Le carnet de Loreta : novembre 2012, treizième volet
Écrit par Loreta Mander   
Vendredi, 30 Novembre 2012 16:46
 

Loreta, nous partage sans fausse pudeur, avec simplicité, coeur et passion, son carnet de bord, celui d'une femme sur le chemin, là où la montagne se dresse. Son huitième volet est à lire absolument, comme les autres lettres qui ont précédé ! 

Comme un cri, elle nous disait : "Il ne faut pas attendre le pire pour s'arrêter et réfléchir un peu à soi.  Je ne suis pas plus forte qu’une autre, mais une espèce d’instinct animal me pousse à me battre de plus en plus hargneusement et ça je ne peux l’expliquer

Lors de son premier échange Loreta se présentait ainsi : "La maladie est pour moi une forme de chance, comme un rappel à la vie".

Tout allait pour le mieux pour moi : j’ai rencontré mon cœur jumeau, je reconstruis ma vie et je suis tout simplement heureuse.
J’ai 2 enfants. Il a 2 enfants. Nous voici famille recomposée de 4 enfants, qui s’entendent très bien.
Je suis née à Verviers et y ai vécu jusqu’en 2000. Pour des raisons professionnelles et amoureuses, j’ai migré vers la périphérie bruxelloise, où je réside encore à l’heure actuelle".

Voici son carnet de bord, treizième volet

Lundi 5 novembre 2012
J’ai envie de commencer cette 13ème édition en vous faisant partager le résumé d’un livre que chacun devrait posséder et feuilleter en cas de besoin.
« Les accords Toltèques » de Miguel Ruiz. Je vous le conseille. Quelques règles à respecter pour ne plus se faire du mal, faire du mal à autrui et être en paix avec soi-même.

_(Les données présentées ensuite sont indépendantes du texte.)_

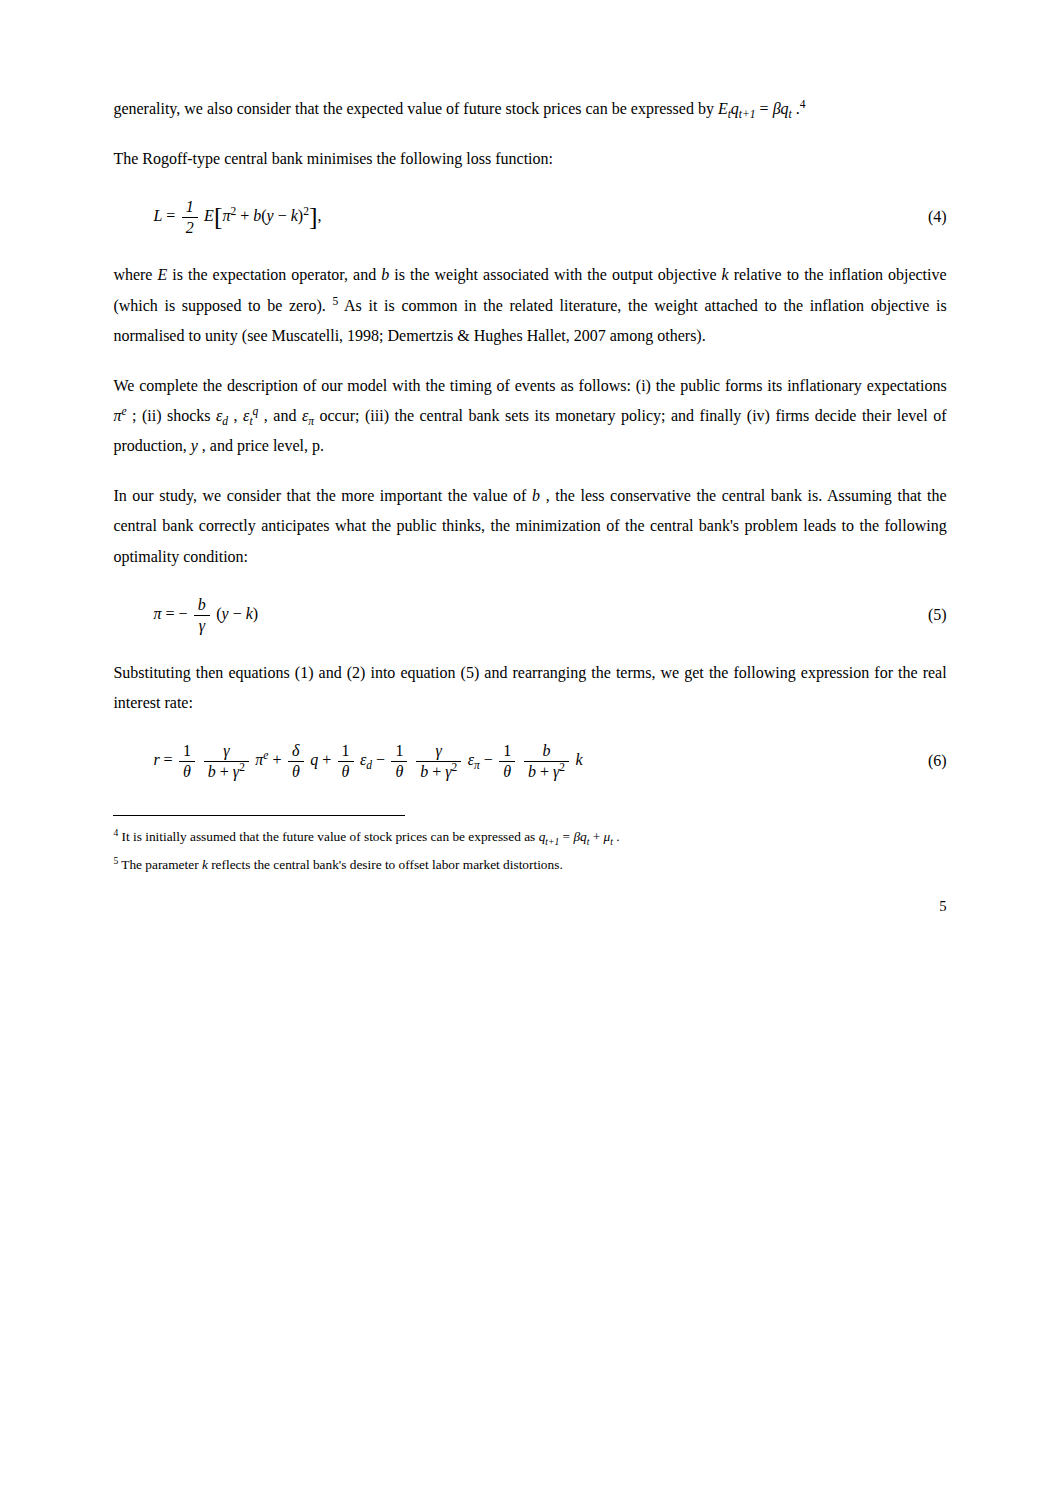generality, we also consider that the expected value of future stock prices can be expressed by Etqt+1 = βqt .4
The Rogoff-type central bank minimises the following loss function:
L = 12 E[π2 + b(y − k)2],
(4)
where E is the expectation operator, and b is the weight associated with the output objective k relative to the inflation objective (which is supposed to be zero). 5 As it is common in the related literature, the weight attached to the inflation objective is normalised to unity (see Muscatelli, 1998; Demertzis & Hughes Hallet, 2007 among others).
We complete the description of our model with the timing of events as follows: (i) the public forms its inflationary expectations πe ; (ii) shocks εd , εtq , and επ occur; (iii) the central bank sets its monetary policy; and finally (iv) firms decide their level of production, y , and price level, p.
In our study, we consider that the more important the value of b , the less conservative the central bank is. Assuming that the central bank correctly anticipates what the public thinks, the minimization of the central bank's problem leads to the following optimality condition:
π = − bγ (y − k)
(5)
Substituting then equations (1) and (2) into equation (5) and rearranging the terms, we get the following expression for the real interest rate:
r = 1 θ γb + γ2 πe + δθ q + 1 θ εd − 1 θ γb + γ2 επ − 1 θ bb + γ2 k
(6)
4 It is initially assumed that the future value of stock prices can be expressed as qt+1 = βqt + μt .
5 The parameter k reflects the central bank's desire to offset labor market distortions.
5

-    Que ta parole soit impeccable : parles avec intégrité, ne dis que ce que tu penses. N’utilises pas la parole contre toi-même ni pour médire sur autrui.
-    N’en faites jamais une affaire personnelle : ce que les autres disent et font n’est qu’une projection de leur propre réalité. Lorsque vous êtes immunisé contre cela, vous n’êtes plus victime de souffrances inutiles. 
-    Ne faites aucune supposition : Ayez le courage de poser des questions et d’exprimer vos vrais désirs. Communiquez clairement avec les autres pour éviter tristesse, malentendus et drames.
-    Faites toujours de votre mieux : Votre “mieux” change d’instant en instant. Quelles que soient les circonstances, faites simplement de votre mieux et vous éviterez de vous juger.
-    Apprendre à écouter signifie apprendre à communiquer. Grâce à l’écoute, on saura ce que les autres vivent dans leur monde, ce qu’ils souhaitent, ce qu’ils veulent. Et par rapport à ce qu’ils veulent, cela ne signifie pas qu’il faille leur donner nécessairement !

Ces affirmations paraissent tellement évidentes. On se rend compte que, peut-être parce que c’est trop simple, on ne pense pas à les appliquer. Les autres n’ont qu’à faire avec ce que je suis. On ne me changera plus. Telles sont les phrases qu’on entend souvent. Et pourtant, si on essayait de pousser notre curiosité et creuser un peu pour  comprendre d’où viennent nos malaises ou nos mélancolies, on se rendrait compte qu’on veut imposer notre façon d’être aux autres. Or, c’est impossible, vu que chaque être humain a sa propre éducation, son vécu et vit en fonction de ce que la vie lui a appris.

 

Quand je vous parle, je suis responsable de ce que je dis, mais pas du tout responsable de ce que vous comprenez. On n’ose pas dire qu’on n’a pas compris une attitude ou une parole de peur de blesser l’autre, alors qu’il serait cent fois plus simple de demander pourquoi. Le dialogue est impératif. Mais celui-ci implique aussi l’écoute, ce que nous ne prenons plus le temps de faire. Si on écoutait au lieu d’entendre ce que les autres ont à nous dire, on élargirait notre compréhension et on se poserait moins de questions. L’acceptation des événements fait partie de sa compréhension. Si on sait pourquoi on est triste, on peut y remédier. Non pas avoir des regrets et ressasser le problème en culpabilisant ou en tenant les autres pour responsables, mais simplement comprendre. Le problème est alors clos. On en parle, on dit ce qu’on a à dire sans animosité ou agressivité et nous voilà à nouveau propres de tout malaise.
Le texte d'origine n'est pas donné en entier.